Later, when my own mother moved through her two cancers, and after her death, that pearl necklace remained, a symbol of her love of me, and of the love of the women who came before me. Whose hearts and dreams brought me into creation. I am the living embodiment of their imaginations and wishes and hopes and desires.

It has brought me such joy throughout my life. I truly treasure it. As I treasure my niece.

I was so excited when the idea of giving it to her came to me. It felt like divine inspiration.

So it surprises me that now that I am actually giving to her, I feel sadness around it for some reason. A strange mix of emotions have taken me completely by surprise. Sadness, fear, anxiety…I do not want to give it from this space. So I have to unravel what is going on.

Is this sadness because I do not have a daughter to give it to? Hmmm, I don’t think that’s it. I’m ok with that, at least for today. (More on being child-free another time. That too is at least a whole other blog post.)

Is it that I am letting it go? Ahhhh, yes, that’s it…I am sad to let it go…as if it somehow holds the actual love my mother had for me and by giving it away I will lose touch with it or something. That is the odd fear-panic I am feeling. Attachment is deep y’all. Damn.

And what if she doesn’t treasure it as I have? What if she hocks it for beer money someday (ok, this is probably projection and totally revelatory of my own wild youth — I did do that once but it was a bracelet an ex-boyfriend had given me, not a family heirloom, and she is very level-headed and not at all like me at her age, so that’s definitely a reach.) If I give it, I have to really let it go, and that means giving it without expectation or any strings attached to the receiver. She is free to feel about it and do what she wishes with it. I have to be willing to actually let it go to her.

I have loved that necklace so much. Cherished it. But I don’t actually wear it much. Isn’t it better is it is given to possibly be worn by someone my mother and I both adore?

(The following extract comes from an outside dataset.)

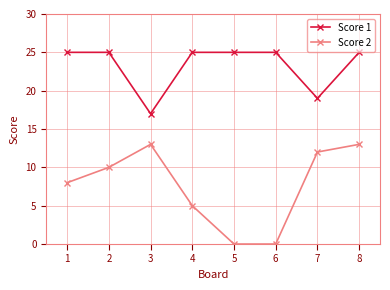

What is the spread (max minus min) of values at 1?

17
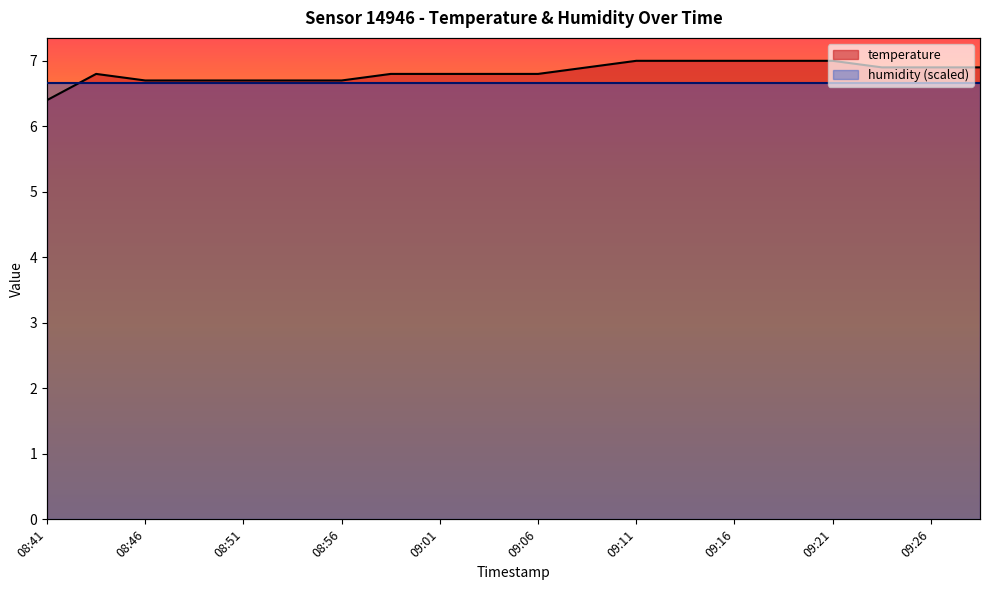

Does the chart display data point markers on the line(s)?

No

I wonder if my mom felt pangs of sadness when she gave it to me? Don’t get me wrong, the overriding feeling I have is one of joy and love in thinking of giving it to my niece. I am just examining the other complicated things that it has brought up.

There’s something in here too, I think, about the passage of time…maybe the necklace, without me realizing it, has been a symbol of my own youth? A rite of passage, anointing the next young woman of my family…and giving it to her hits home that I am no longer that girl at the cusp of the start of her adult life. I am deep in the middle of mine, heading towards the transition to the later years. Yep, that definitely rings some bells.

Realizing these layers inside, I can be more clear and clean around this. And so I give it to her without expectation, but with some hope. I hope she appreciates it and loves it as I have, but that is all literally out of my hands.

As for it being a symbol of my mom’s love, I have beautiful memories that do not require a physical object to live.

No matter where the necklace ends up, may it resonate love and dreams and family and new life. May it bring whomever wears it in its remaining lifetime great joy in the wearing.